Note that mean is 0 for z-score standardised data and the range should be fairly compact. Recall that z-scores beyond +3 and -3 are very rare values, so we’re got some interesting data here.

So, let’s repeat the previous routine and see what knn() yields:

d.train = d.z[1:469, ]
d.test  = d.z[470:569, ]
d_labels.train = d[1:469, 1]
d_labels.test  = d[470:569, 1]
d_labels.test.pred = knn(train = d.train,
                         test  = d.test,
                         cl    = d_labels.train,
                         k     = 21)
CrossTable(x = d_labels.test, y = d_labels.test.pred, prop.chisq=FALSE)
## 
##  
##    Cell Contents
## |-------------------------|
## |                       N |
## |           N / Row Total |
## |           N / Col Total |
## |         N / Table Total |
## |-------------------------|
## 
##  
## Total Observations in Table:  100 
## 
##  
##               | d_labels.test.pred 
## d_labels.test |    Benign | Malignant | Row Total | 
## --------------|-----------|-----------|-----------|
##        Benign |        77 |         0 |        77 | 
##               |     1.000 |     0.000 |     0.770 | 
##               |     0.975 |     0.000 |           | 
##               |     0.770 |     0.000 |           | 
## --------------|-----------|-----------|-----------|
##     Malignant |         2 |        21 |        23 | 
##               |     0.087 |     0.913 |     0.230 | 
##               |     0.025 |     1.000 |           | 
##               |     0.020 |     0.210 |           | 
## --------------|-----------|-----------|-----------|
##  Column Total |        79 |        21 |       100 | 
##               |     0.790 |     0.210 |           | 
## --------------|-----------|-----------|-----------|
## 
## 

Unfortunately it seems this has made no difference. This sometimes happens.

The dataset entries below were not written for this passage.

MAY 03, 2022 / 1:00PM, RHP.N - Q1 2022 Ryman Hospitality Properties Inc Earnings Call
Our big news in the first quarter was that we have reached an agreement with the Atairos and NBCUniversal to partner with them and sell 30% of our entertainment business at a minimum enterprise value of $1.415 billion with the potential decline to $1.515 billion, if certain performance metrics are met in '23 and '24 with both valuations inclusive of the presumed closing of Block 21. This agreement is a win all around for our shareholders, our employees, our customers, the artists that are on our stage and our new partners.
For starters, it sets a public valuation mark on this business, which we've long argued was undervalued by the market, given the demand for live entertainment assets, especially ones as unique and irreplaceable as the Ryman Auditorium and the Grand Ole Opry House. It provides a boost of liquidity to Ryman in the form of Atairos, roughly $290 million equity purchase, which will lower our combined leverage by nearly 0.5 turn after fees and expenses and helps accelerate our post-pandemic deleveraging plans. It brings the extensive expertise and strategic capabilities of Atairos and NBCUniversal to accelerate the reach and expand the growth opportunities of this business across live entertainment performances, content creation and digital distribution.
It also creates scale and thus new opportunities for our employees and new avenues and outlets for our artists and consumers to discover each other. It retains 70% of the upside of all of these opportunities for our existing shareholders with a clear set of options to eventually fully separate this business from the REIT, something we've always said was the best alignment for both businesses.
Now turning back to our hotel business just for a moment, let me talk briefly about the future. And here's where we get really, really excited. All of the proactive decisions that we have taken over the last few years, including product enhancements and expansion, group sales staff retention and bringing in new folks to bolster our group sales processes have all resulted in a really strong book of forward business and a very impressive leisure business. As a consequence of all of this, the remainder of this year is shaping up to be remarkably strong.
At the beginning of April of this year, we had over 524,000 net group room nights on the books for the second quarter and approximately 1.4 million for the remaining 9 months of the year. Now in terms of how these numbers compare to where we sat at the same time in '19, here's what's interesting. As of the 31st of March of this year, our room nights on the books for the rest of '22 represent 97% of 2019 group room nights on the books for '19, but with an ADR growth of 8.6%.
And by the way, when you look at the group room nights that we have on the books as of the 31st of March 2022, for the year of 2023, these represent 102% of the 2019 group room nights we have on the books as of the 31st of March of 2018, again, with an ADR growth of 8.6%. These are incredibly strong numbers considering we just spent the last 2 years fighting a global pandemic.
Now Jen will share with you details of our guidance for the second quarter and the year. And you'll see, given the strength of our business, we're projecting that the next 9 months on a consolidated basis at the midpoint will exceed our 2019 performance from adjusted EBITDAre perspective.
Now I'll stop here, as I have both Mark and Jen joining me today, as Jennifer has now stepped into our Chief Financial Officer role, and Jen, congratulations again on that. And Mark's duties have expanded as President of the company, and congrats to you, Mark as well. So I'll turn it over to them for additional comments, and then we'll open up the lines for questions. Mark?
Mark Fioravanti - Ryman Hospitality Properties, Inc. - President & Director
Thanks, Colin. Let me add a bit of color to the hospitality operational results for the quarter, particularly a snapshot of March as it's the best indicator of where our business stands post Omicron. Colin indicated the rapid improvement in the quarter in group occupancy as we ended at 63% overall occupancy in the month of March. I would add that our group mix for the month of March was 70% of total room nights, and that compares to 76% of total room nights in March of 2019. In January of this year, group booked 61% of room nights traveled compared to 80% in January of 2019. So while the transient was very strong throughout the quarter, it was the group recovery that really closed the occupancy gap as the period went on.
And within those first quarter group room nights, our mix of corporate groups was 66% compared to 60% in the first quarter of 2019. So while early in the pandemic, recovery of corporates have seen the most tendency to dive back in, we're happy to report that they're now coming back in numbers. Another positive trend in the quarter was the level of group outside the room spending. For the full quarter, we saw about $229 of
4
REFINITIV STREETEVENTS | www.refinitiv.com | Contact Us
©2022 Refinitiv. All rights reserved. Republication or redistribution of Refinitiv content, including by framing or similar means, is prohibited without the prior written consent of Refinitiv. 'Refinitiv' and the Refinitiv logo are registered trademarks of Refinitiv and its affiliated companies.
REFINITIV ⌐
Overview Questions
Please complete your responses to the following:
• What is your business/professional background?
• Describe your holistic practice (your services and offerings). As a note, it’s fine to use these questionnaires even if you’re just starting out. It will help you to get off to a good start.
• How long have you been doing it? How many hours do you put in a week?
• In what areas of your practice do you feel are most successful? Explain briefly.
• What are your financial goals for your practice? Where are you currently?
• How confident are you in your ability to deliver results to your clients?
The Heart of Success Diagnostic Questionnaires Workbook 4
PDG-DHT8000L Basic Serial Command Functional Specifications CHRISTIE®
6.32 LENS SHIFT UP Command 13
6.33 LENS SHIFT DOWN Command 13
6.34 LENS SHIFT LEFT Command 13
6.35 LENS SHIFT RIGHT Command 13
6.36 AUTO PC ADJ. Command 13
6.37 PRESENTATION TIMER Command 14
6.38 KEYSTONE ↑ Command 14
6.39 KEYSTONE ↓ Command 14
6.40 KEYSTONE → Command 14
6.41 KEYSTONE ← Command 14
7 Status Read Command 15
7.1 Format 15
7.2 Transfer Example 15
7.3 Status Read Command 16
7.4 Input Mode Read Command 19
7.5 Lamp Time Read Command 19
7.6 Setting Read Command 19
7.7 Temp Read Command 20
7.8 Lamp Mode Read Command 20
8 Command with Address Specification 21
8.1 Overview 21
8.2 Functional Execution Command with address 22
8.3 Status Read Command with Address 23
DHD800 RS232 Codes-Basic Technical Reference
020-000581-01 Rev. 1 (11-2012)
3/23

The other improvement is to use varying values of k; we may get 1 or 2% improvements, but nothing startling - and it’s important not to overfit the model to our test data.

Summary

kNN isn’t really a learning system, it just stores the data verbatim. Unlabelled test examples are then matched to the most similar records in the training set using some kind of distance function, and the unlabelled example is assigned the label of its neighbours.

Despite its simplicity and stupidity, it’s pretty powerful - it can predict whether a tumour is benign or malignant 98% of the time in just a few lines of R.